Greffier, lors des débats : Madame Nicaise BONVARD
ARRET :
— contradictoire
— rendu par mise à disposition de l’arrêt au greffe de la Cour, les parties en ayant été préalablement avisées dans les conditions prévues au deuxième alinéa de l’article 450 du code de procédure civile.
— signé par Monsieur Alain SADOT, Président et par Monsieur Gilles DUPONT, Greffier
*****
Par jugement du 2 juillet 2009, le tribunal d’instance du 15e arrondissement de Paris a débouté Mme E Z de sa demande en condamnation des époux X, gardien de la résidence dans laquelle elle est domiciliée, à mettre en oeuvre toutes les mesures susceptibles de mettre un terme aux troubles causés par la présence de leur chat dans les parties communes de l’immeuble, incluant la loge du gardien.
Par déclaration déposée le 13 juillet 2009, Mme Z a fait appel de cette décision.
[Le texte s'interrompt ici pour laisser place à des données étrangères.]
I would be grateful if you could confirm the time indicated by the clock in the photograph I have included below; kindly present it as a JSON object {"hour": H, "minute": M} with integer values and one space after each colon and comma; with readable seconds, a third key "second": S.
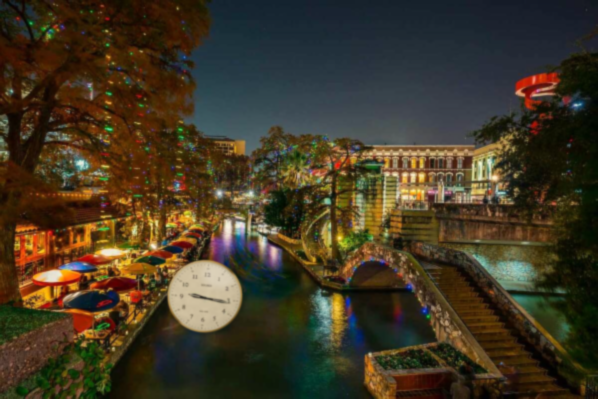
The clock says {"hour": 9, "minute": 16}
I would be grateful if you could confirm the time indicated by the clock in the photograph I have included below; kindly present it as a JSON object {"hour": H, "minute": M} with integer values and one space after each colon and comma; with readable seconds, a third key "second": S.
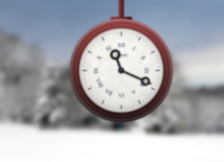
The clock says {"hour": 11, "minute": 19}
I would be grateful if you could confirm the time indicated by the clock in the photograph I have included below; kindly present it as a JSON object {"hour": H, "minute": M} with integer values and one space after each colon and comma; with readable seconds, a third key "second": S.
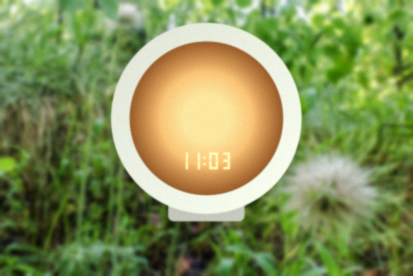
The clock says {"hour": 11, "minute": 3}
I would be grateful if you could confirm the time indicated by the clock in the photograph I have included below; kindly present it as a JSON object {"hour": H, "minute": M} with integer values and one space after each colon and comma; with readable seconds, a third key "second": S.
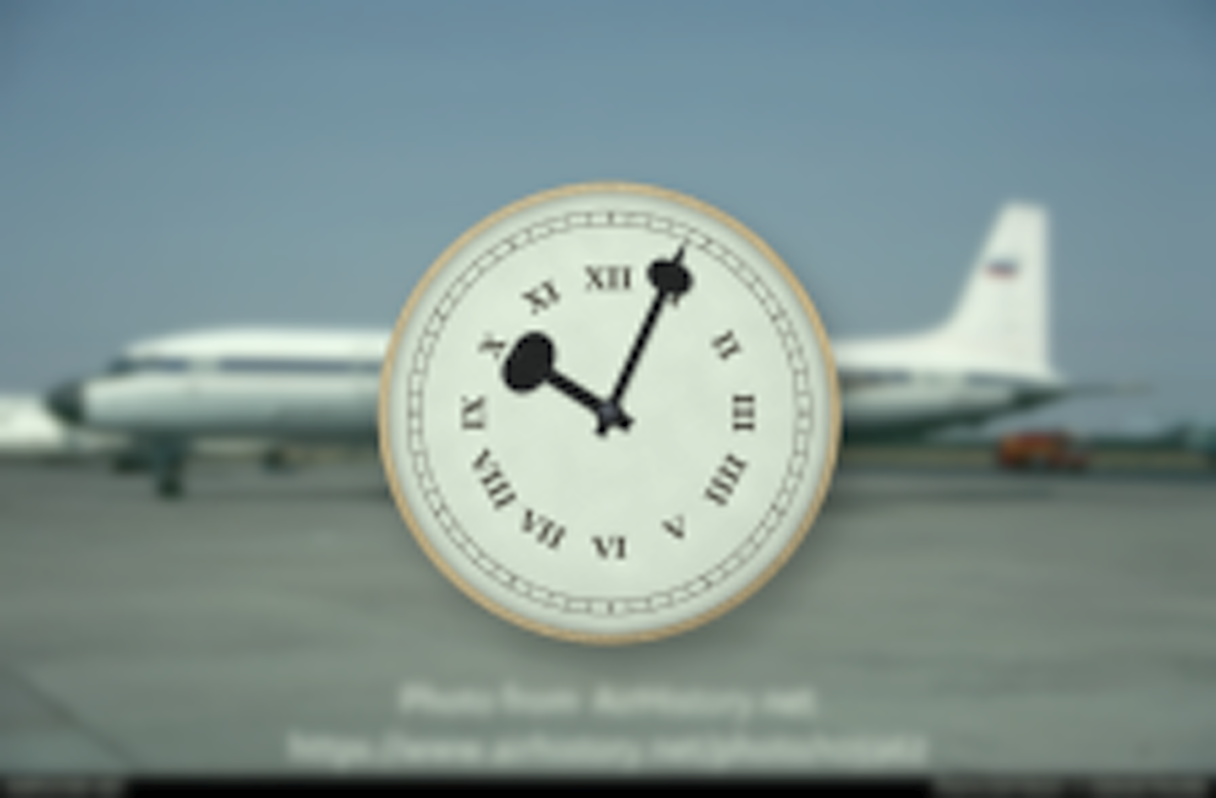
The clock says {"hour": 10, "minute": 4}
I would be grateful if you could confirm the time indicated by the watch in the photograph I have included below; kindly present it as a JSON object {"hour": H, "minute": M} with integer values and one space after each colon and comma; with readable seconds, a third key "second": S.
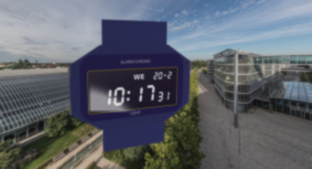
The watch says {"hour": 10, "minute": 17, "second": 31}
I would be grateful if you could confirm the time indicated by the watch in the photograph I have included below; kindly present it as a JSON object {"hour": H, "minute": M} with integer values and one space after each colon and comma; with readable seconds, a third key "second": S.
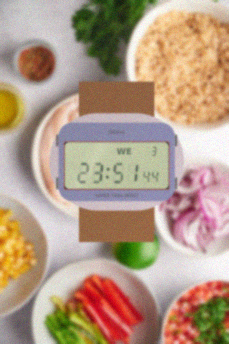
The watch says {"hour": 23, "minute": 51, "second": 44}
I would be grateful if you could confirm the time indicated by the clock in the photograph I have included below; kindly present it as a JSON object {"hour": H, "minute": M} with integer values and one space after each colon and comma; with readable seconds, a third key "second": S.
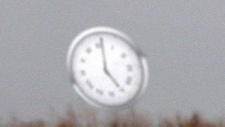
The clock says {"hour": 5, "minute": 1}
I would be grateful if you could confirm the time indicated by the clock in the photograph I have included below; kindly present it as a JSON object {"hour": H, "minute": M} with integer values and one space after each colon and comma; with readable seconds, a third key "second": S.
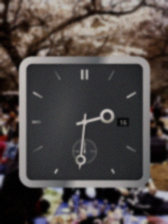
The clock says {"hour": 2, "minute": 31}
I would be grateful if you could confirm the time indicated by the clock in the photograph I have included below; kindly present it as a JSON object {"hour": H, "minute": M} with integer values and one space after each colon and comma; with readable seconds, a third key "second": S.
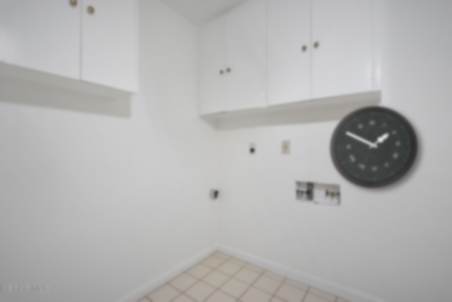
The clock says {"hour": 1, "minute": 50}
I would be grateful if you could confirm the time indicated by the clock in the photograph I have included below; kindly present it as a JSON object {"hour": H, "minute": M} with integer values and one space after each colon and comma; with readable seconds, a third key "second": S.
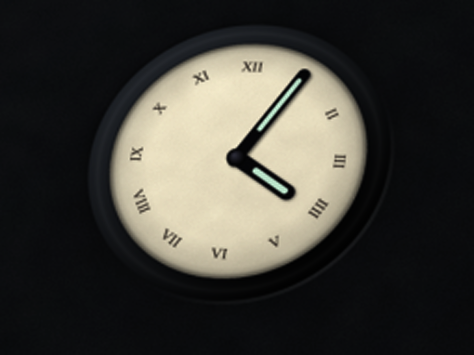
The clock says {"hour": 4, "minute": 5}
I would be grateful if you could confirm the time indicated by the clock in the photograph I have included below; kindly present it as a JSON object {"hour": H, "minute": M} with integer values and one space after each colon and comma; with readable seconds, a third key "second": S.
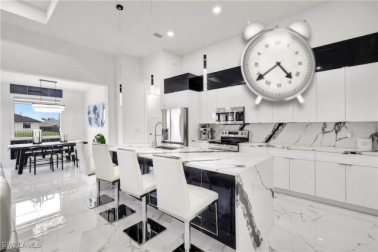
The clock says {"hour": 4, "minute": 39}
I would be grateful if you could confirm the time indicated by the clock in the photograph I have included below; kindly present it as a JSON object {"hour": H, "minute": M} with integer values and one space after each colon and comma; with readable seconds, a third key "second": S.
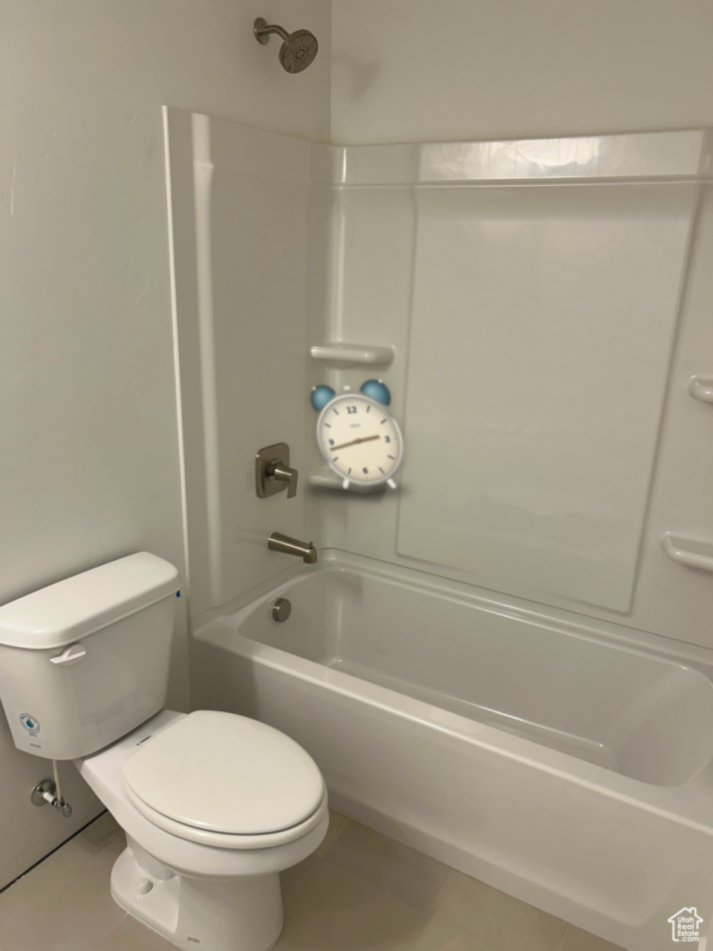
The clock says {"hour": 2, "minute": 43}
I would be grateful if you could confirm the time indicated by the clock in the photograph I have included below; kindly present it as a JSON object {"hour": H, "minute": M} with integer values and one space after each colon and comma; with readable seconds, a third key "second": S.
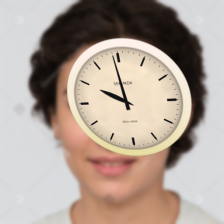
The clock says {"hour": 9, "minute": 59}
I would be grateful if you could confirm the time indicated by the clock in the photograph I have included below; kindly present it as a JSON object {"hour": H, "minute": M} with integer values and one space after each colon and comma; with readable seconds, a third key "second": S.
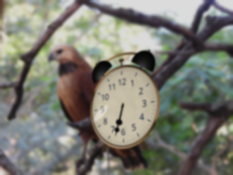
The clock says {"hour": 6, "minute": 33}
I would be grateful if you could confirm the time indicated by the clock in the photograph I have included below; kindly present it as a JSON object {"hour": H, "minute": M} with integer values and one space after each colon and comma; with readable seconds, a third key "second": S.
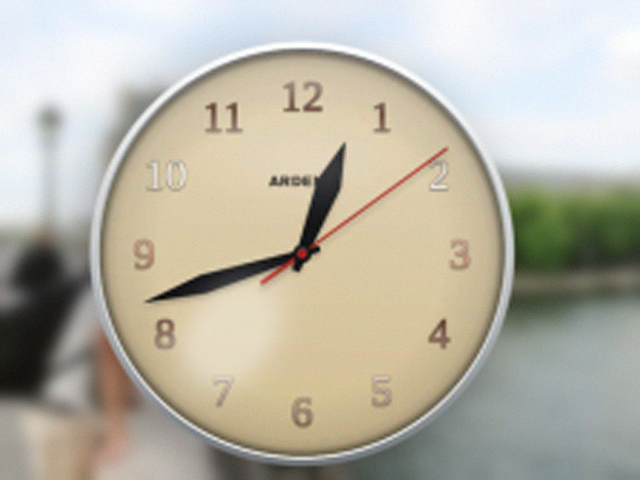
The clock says {"hour": 12, "minute": 42, "second": 9}
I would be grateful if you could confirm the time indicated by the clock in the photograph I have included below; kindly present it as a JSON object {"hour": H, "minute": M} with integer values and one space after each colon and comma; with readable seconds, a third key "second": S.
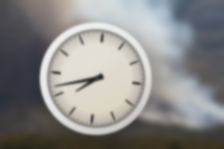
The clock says {"hour": 7, "minute": 42}
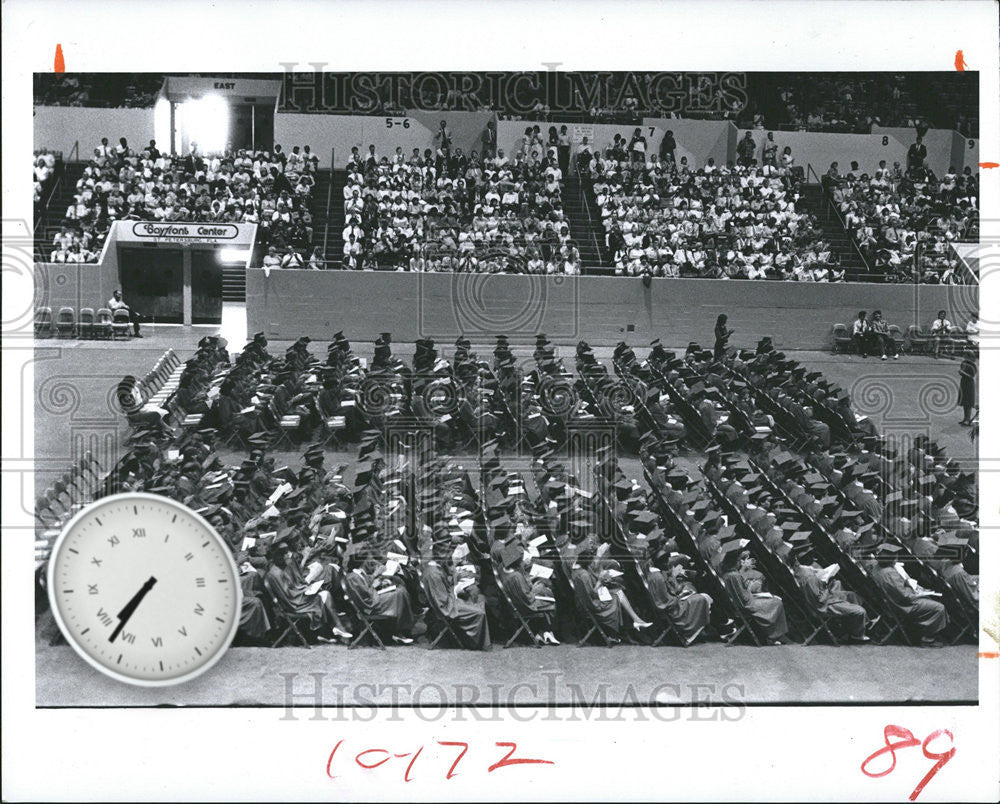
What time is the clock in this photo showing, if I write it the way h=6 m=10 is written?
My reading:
h=7 m=37
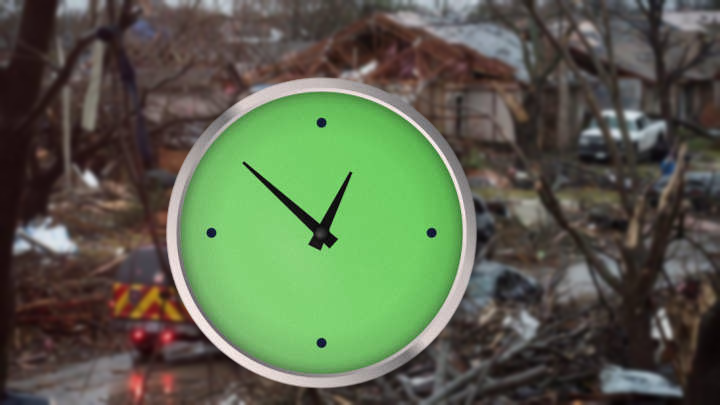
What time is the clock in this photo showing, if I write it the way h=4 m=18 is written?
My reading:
h=12 m=52
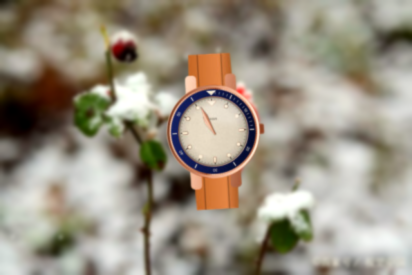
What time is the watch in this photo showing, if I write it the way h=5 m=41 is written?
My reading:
h=10 m=56
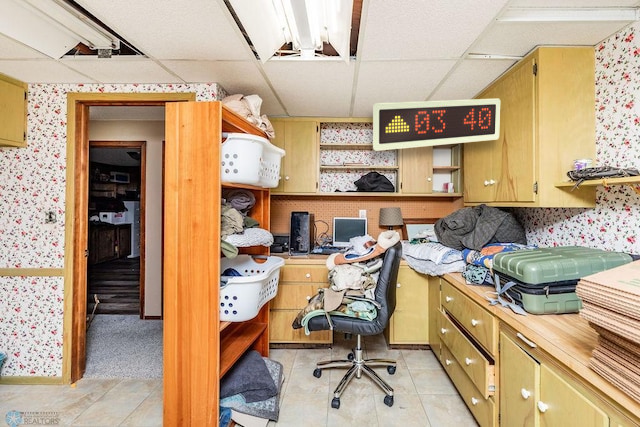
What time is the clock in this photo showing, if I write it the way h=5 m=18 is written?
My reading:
h=3 m=40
Dans ses dernières conclusions déposées le 24 janvier 2012, elle expose qu’elle souffre depuis l’enfance d’une grave phobie des chats, qui peut provoquer d’importantes poussées d’hypertension artérielle, et que les époux X, qui connaissent pourtant cette situation, laissent divaguer leur chat dans les parties communes de l’immeuble et dans la loge, distincte de leur appartement privé, devant laquelle elle est obligée de passer pour entrer dans l’immeuble. Soutenant que le droit de détenir des animaux domestiques dans un local d’habitation doit se limiter aux parties privatives en application du règlement de copropriété, elle sollicite qu’il soit fait interdiction aux époux X de laisser le chat dans la loge. Elle conteste par ailleurs la sincérité voire l’authenticité d’une pétition des occupants de l’immeuble dont se prévalent les gardiens. Elle ajoute enfin que l’objet de sa demande reste actuel puisque, si Madame X a sollicité la rupture de son contrat de travail, M. X demeure employé au sein de la copropriété, son contrat de travail ayant été évoqué lors de l’assemblée générale spéciale du 19 octobre 2011, et qu’il en résulte que les époux Y à occuper leur logement.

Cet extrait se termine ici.